Rheinische Post - Wesel/Dinslaken
Angst vor dem Wolf
Hartmut Neuenhoff will seine Tiere seit einem Vorfall schützen. Er hat einen Wolfsschutzzaun beantragt, doch das zuständige Ministerium lehnt ab. Für den Landwirt hat das schwere Folgen.
SCHERMBECK Alles könnte so schön sein. Die Familie rund um Hartmut Neuenhoff aus Damm bewirtschaftet einen Milchviehbetrieb mitten im Grünen. Ungefähr 90 seiner trächtigen Jungtiere grasen während der Weidesaison im Naturschutzgebiet an der Lippeaue. Die Rinder pflegen somit die Weiden, da diese nicht gemäht werden dürfen. Doch die Idylle trügt: Der Betrieb der Neuenhoffs liegt mitten im Schermbecker Wolfsgebiet. Und der Landwirt hat seit einem schlimmen Vorfall große Angst um seine Tiere.
Anfang September 2018 kam es zu einer Begegnung zwischen der Wölfin Gloria und sieben Jungtieren, die gejagt wurden. Neuenhoff erklärt, dass die Tiere damals zum Glück in der Weide geblieben seien. Allerdings seien die sonst zahmen Zuchttiere so traumatisiert gewesen, dass sie erst nach fünf Wochen wieder eingefangen werden konnten. Der Landwirt betont zudem, dass die B 58 nur wenige hundert Meter entfernt sei. Läuft eines seiner Rinder weg, so sei das nicht nur eine Gefahr für das Tier, sondern auch für Autofahrer. Denn ein so großes Tier verursache nicht selten tödliche Verkehrsunfälle. Der Landwirt trage nach eigenen Äußerungen die Verantwortung bei Personenschäden, die seine Tiere verursachen.

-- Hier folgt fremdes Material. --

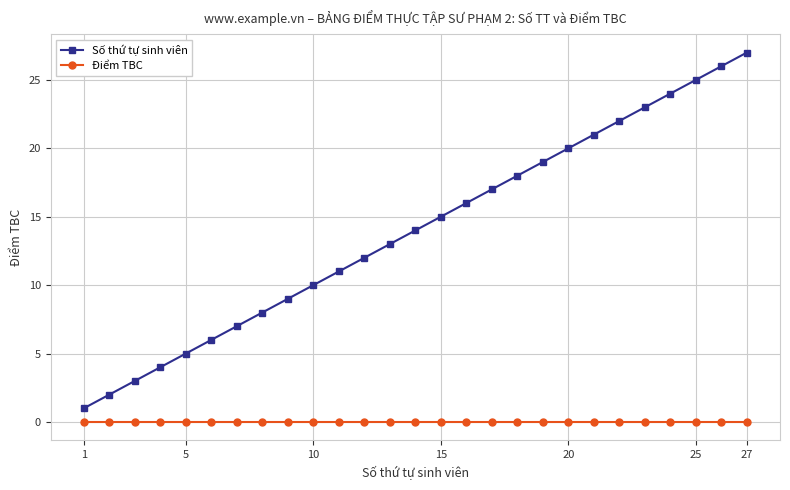

True or false: Số thứ tự sinh viên has more than 2 interior local peaks.

False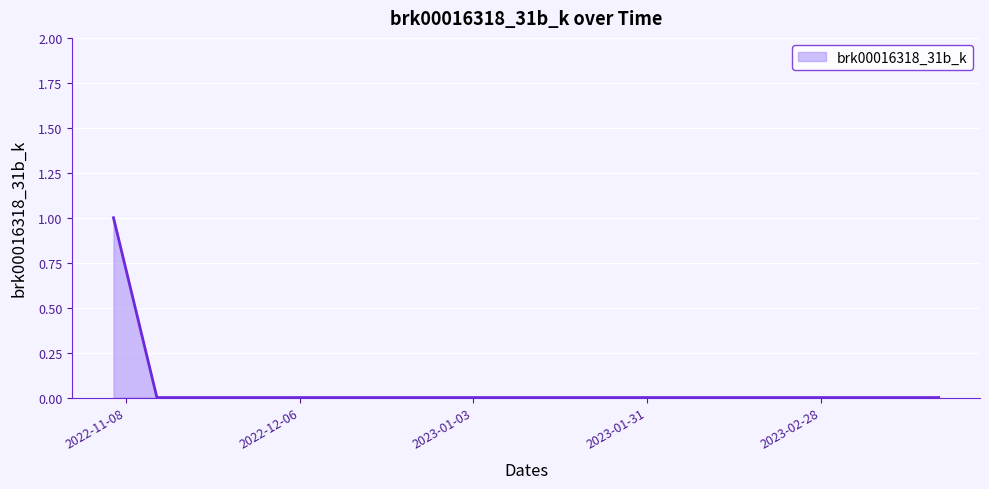

How many lines are shown in the chart?

1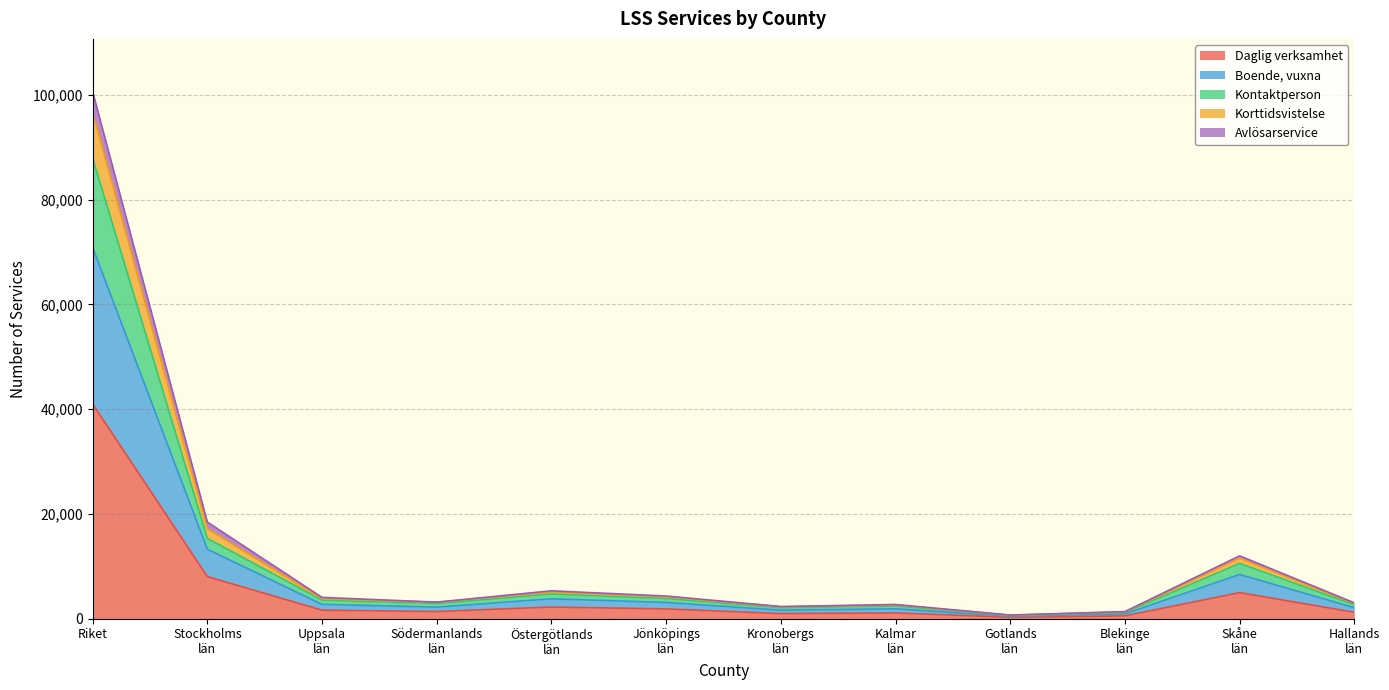

The Kontaktperson series shows 125458 at Riket. True or false?

False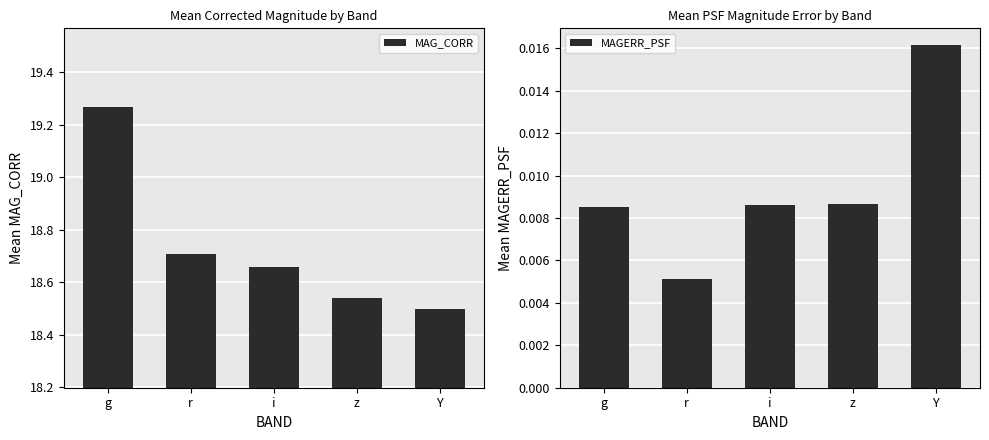

How many bars are there in total?

10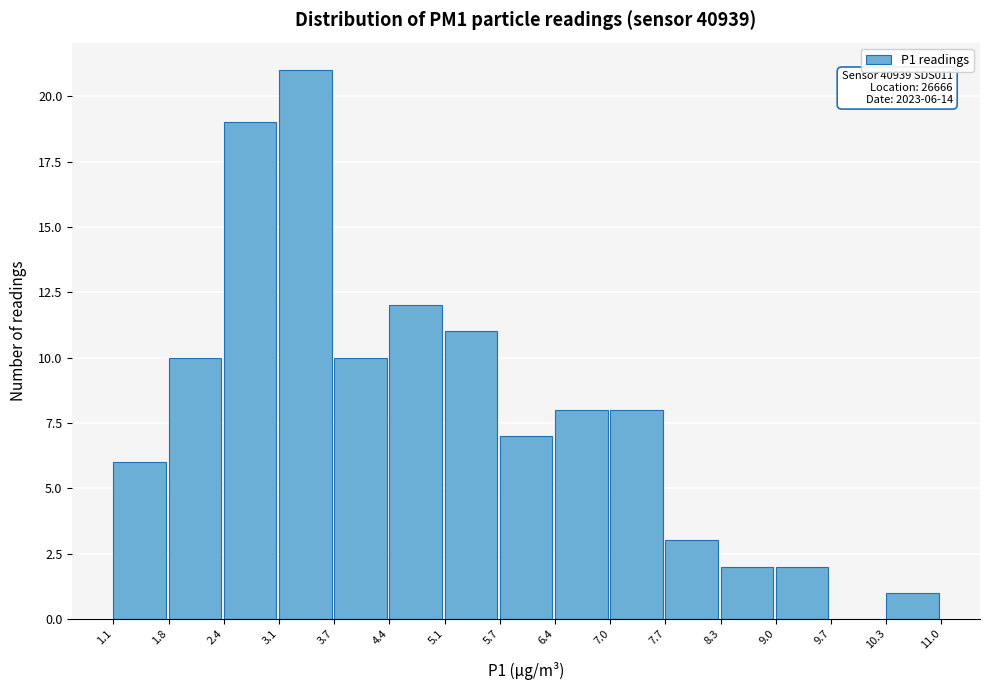

Which range on the x-axis has the tallest bar?

3.1 to 3.7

Neuenhoff möchte deshalb verhindern, dass die Tiere bei einer erneuten Begegnung mit der Wölfin durch die Zäune brechen und sich auf die B 58 verirren. Der Landwirt schrieb an das Ministerium für Umwelt, Landwirtschaft, Naturund Verbraucherschutz des Landes Nordrhein-westfalen (Lanuv) und bat darum, einen Wolfsschutzzaun aufstellen zu dürfen. Nach seinen Berechnungen muss der gewünschte Zaun elf Kilometer lang sein.
Da ein Wolfsschutzzaun nicht bewachsen sein darf, muss sich eine Person über die gesamte Weidesaison darum kümmern, Pflanzen von eben diesem zu entfernen. Diese Arbeit kann Neuenhoff allerdings nicht leisten und bittet in seinem Antrag darum, dass das Lanuv den Zaun unterhält. Den Antrag stellte der Landwirt im Februar diesen Jahres, im Juli erhielt er dann eine für ihn unbefriedigende Antwort.

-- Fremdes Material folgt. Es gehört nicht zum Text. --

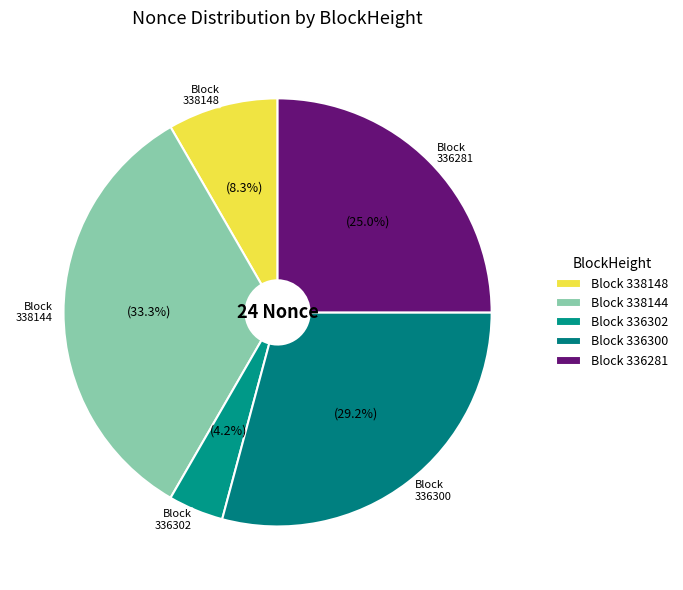

How many slices are in this pie chart?

5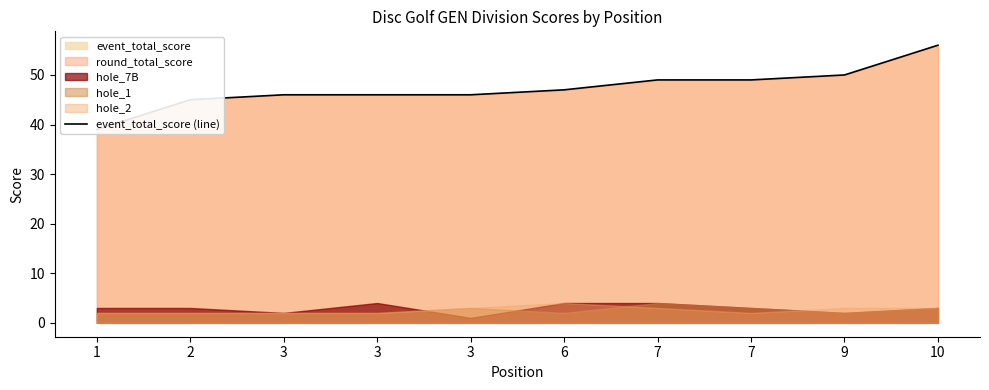

Reading left to right, what are all the values shown in this chart?

1=39	2=45	3=46	3=46	3=46	6=47	7=49	7=49	9=50	10=56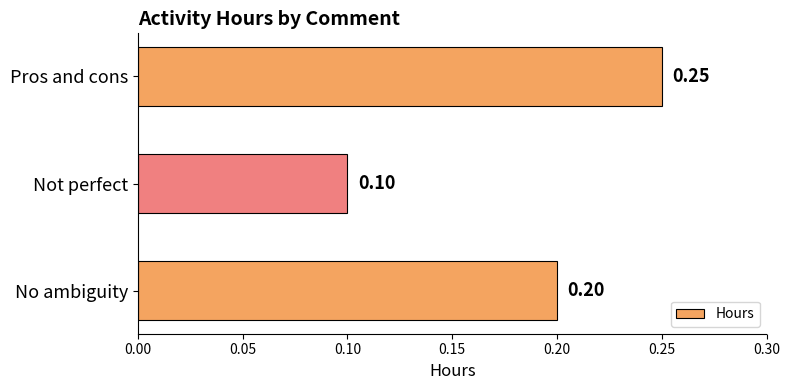

Between Not perfect and Pros and cons, which is larger?

Pros and cons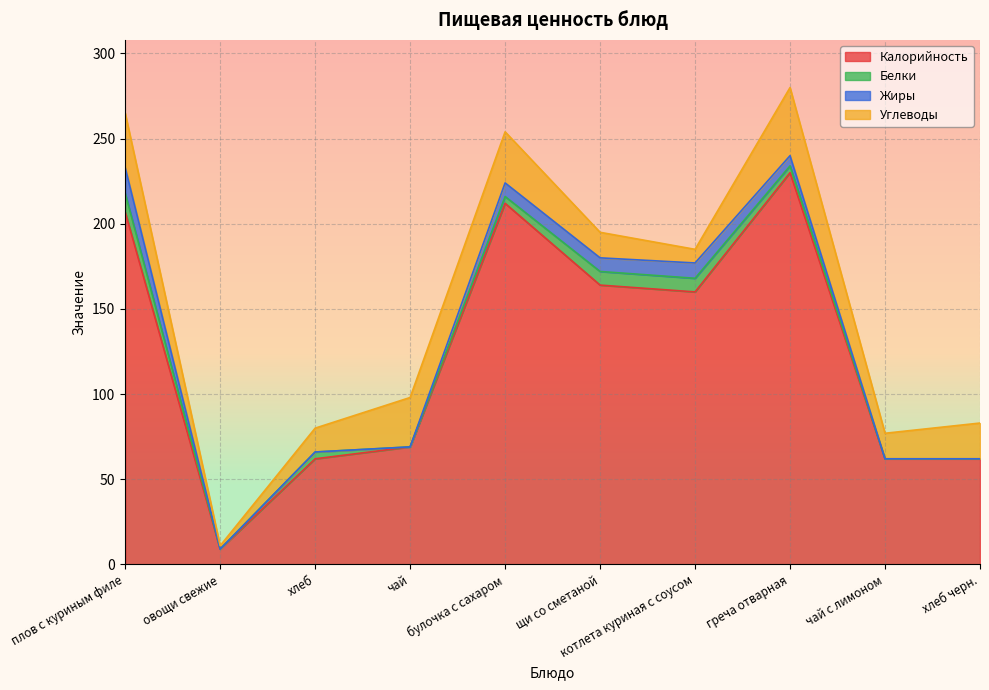

True or false: Калорийность and Жиры cross at least once.

False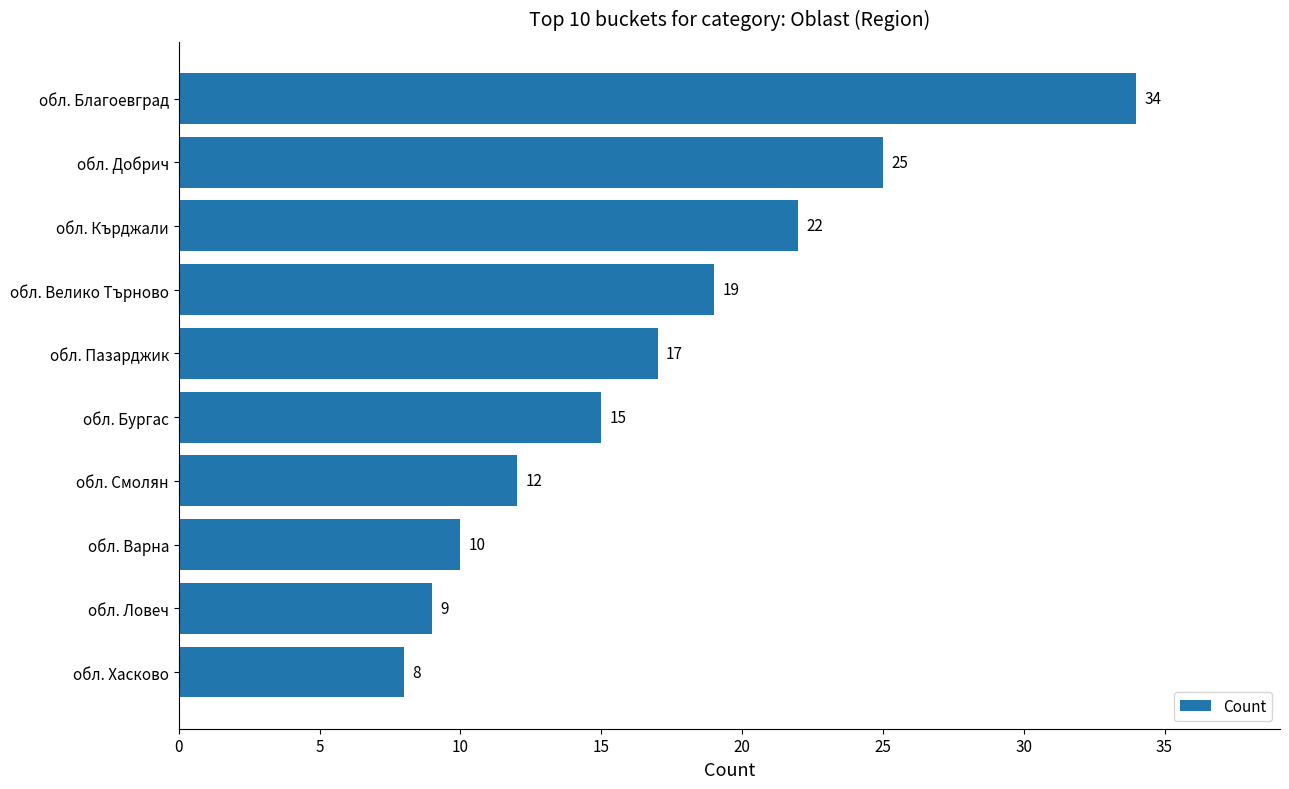

How many data points are less than 17?

5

Das Lanuv lehnte den Antrag des Kuhhalters ab, da das Risiko für die
Rinder, von einem Wolf geschädigt zu werden, laut Umweltministerium sehr gering sei. Die Gefahr sei für Schafe oder Ziegen deutlich höher, heißt es. Besonders schockiert sei Neuenhoff über einen Teil der Antwort gewesen: Es hieß, dass die Tiere im Falle eines Wolfangriffs versichert seien und Schäden bezahlt würden. Der Landwirt fokussiere sich aber nicht auf finanzielle Aspekte, sondern auf das Wohl seiner Tiere und der Menschen, die durch diese gefährdet werden könnten.
„Die Weidehaltung wird dem Wolf geopfert“, sagt Neuenhoff. Er erklärt, dass eine erneute Begegnung zwischen seinen Tieren und der Wölfin große Folgen hätte. Dann müsste er die Weidehaltung komplett stoppen. Das Risiko sei zu groß und daher sei er in diesem Fall gezwungen, die Tiere im Stall unterzubringen. Dies sei allerdings nicht möglich, da er einer Beweidungspflicht für die Flächen in der Lippeaue unterliegt. Auch die Futterkosten würden im Stall deutlich höher werden, genauso wie der Aufwand bei der Entsorgung der Gülle. Somit befinde sich der Landwirt im Moment in einer aussichtslosen Situation.
„Man muss den Blick nicht nur auf ein Tier wenden“, verdeutlichte Neuenhoff seinen Standpunkt. Der Wolf stehe zurzeit im Fokus der Tierschützer, was dazu führe, dass andere Tiere vernachlässigt würden. Besonders Rinder- und Pferdehalter werden zurzeit alleine gelassen, merkt Neuenhoff an.